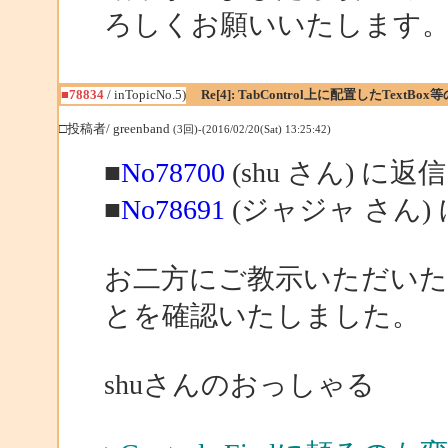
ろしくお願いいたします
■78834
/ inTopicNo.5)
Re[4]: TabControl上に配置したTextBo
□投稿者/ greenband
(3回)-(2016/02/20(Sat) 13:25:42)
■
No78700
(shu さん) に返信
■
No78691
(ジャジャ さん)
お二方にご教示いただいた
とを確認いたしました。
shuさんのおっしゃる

◇ ◇ ◇ ◇ ◇ ◇ ◇

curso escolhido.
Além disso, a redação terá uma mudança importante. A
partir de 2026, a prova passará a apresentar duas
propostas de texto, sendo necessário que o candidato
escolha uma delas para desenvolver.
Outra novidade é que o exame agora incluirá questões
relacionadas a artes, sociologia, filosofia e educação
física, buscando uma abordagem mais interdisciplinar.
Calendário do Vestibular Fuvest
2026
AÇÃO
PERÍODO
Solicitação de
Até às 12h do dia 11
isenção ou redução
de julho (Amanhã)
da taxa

◇ ◇ ◇ ◇ ◇ ◇ ◇

• [Task details]
Copy out only the lines above from the one with "ろしくお願いいたします" to the one with "shuさんのおっしゃる", inclusive, exactly as they stand.

• [Written answer]
ろしくお願いいたします
■78834
/ inTopicNo.5)
Re[4]: TabControl上に配置したTextBo
□投稿者/ greenband
(3回)-(2016/02/20(Sat) 13:25:42)
■
No78700
(shu さん) に返信
■
No78691
(ジャジャ さん)
お二方にご教示いただいた
とを確認いたしました。
shuさんのおっしゃる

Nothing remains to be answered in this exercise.